【コオ口ギ食推進への疑問】
先日、アジア最大級といわれる大きな食品展示会にバイヤーとして行ってきました。
業界関係者のみが参加できるイベントなのですが、今年は世界60か国・地域から2500社が参加し、初日の来場者数も1万7千人を超えたとのこと、大盛況でした。
しかしコロナ禍を乗り越えてこういう展示会に出展できるのは、企業にとって決して簡単なことではありません。
大きい展示会ほど出展料が高いです。必然的に、大企業やコロナ禍で急成長した企業の出展が多かったように思います。
そんななかで代替食コーナーが元気に賑わっていたのは違和感がありました。
大豆原料のハンバーグやそぼろ、こんにゃく原料のタラコは、宗教・思想上の理由やアレルギーによる代替え食として需要があるだろうな、と想像できます。
しかしコオ口ギは説明を受けても頭の中がハテナだらけでした。
まず第一のハテナは『コオ口ギ生産は、牛や豚や鶏の生産よりもグッと環境負荷が少ない』とアピールすること。
肉類はソテーやハンバーグにして量をガッツリ摂取できますが、それと同じ量のコオ口ギは一度に食べられません。
見た目がアレなせいか、コオ口ギは粉末状にしてお菓子やパンやカレーに混ぜて食品化しているのが現状。
粉末にしないと見るに耐えられないようなモノ、しかもなにかに混ぜ込まないと食べられないようなものを、今後ソテーやハンバーグ状にしたりして肉類と同量のタンパク質源として我々が摂取できるようになりますか?いや、できないっすよ!
コオ口ギと比較すべきはカタクチイワシ等の小魚だと思うのです。煮干し粉末とかあご粉末がありますから。
コオ口ギをこれら煮干しと比較するならまだしも、肉類生産の環境負荷と比較して優位性を示すのはちょっとハテナなのです。そもそも粉末状にしないと食べられないモノと美味しい肉類を比較すること自体に無理があります。

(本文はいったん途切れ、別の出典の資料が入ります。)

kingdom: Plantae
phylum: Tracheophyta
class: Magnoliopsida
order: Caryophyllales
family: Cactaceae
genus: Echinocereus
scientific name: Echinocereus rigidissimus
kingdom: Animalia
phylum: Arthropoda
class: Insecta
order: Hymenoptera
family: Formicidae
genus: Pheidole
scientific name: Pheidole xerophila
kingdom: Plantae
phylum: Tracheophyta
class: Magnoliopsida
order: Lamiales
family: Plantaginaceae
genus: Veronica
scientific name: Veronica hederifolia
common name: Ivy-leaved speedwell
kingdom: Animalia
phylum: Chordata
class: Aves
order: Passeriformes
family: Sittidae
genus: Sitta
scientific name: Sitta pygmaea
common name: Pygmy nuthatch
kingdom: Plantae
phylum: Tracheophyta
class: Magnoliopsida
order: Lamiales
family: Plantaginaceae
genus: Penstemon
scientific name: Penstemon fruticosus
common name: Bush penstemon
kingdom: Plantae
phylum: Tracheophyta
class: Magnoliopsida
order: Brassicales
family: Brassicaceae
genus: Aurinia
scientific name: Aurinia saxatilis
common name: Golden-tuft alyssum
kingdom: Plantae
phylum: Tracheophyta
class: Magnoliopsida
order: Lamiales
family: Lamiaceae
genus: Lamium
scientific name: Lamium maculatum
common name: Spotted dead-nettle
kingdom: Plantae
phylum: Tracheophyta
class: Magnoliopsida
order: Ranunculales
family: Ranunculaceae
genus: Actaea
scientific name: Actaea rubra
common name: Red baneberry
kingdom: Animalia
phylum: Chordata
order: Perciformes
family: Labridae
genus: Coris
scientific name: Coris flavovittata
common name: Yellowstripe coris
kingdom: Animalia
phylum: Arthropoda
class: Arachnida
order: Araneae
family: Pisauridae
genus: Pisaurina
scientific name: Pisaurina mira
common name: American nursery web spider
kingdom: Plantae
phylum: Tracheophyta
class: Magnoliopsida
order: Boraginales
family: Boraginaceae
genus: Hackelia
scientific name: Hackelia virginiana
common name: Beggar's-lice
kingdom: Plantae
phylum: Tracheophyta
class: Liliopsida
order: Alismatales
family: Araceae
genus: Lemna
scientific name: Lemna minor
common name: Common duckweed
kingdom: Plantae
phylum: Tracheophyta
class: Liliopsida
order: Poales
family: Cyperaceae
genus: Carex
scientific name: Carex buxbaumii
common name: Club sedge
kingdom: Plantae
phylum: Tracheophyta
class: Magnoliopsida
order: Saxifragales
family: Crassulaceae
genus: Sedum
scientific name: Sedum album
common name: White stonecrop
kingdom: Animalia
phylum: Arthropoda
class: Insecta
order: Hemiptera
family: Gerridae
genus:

第二のハテナはコオ口ギ企業の多くが大学のベンチャー企業だったり大学と共同研究だったりすること。
住所が大学内の会社もあります。資本金も巨額で、アジア最大級の展示会にも大きなブースで華やかに出展しています。
でもたしか今の大学はお金に困っているところが多いと聞いたような・・・。お金がどこから出ているのか、ハテナです。
第三のハテナは『世界の人口が爆発的に増加していき、2030年にはタンパク質の供給が間に合わないから代替食としてコオ口ギが注目されている』論調です。
粉末状にして他の食材に混ぜているだけのコオ口ギでは、肉類のタンパク質の代替えとしてはお粗末すぎではないか?
確かに世界的には人口増加かもしれん。いやしかし日本は真逆で、どんどん人口が減っている現実。
ほぼ輸入に頼る小麦や植物油の代替えを叫ぶならともかく、自給率の高い卵・牛乳・肉類の代替えをなぜやるんすか?
円安で輸入飼料が高騰している畜産業界を、国が底支えして維持する方が良くないすか?
耕作放棄地を利用して飼料作物生産の推進をしていくのが国の役目じゃないすか?
生乳や雄の子牛の処分に苦しむ酪農家や鳥インフルエンザで苦しむ養鶏場に救いの手を差し伸べるのが先じゃないすか?酪農家にさんざん設備投資させておきながら、乳牛の殺処分に補助金出すの、おかしくないすか?
保存性の高いバターやチーズやコンデンスミルクなどを製造したり貯蔵したりする施設建設に、補助金を投入して推進する方が良くないすか?
調べれば調べるほどハテナだらけになってしまい、口調も荒っぽくなってしまう私でした。
今日も皆様の冷蔵庫と食卓とおうち時間が安心と幸せで一杯になりますように。同じ空の下、心から願っています。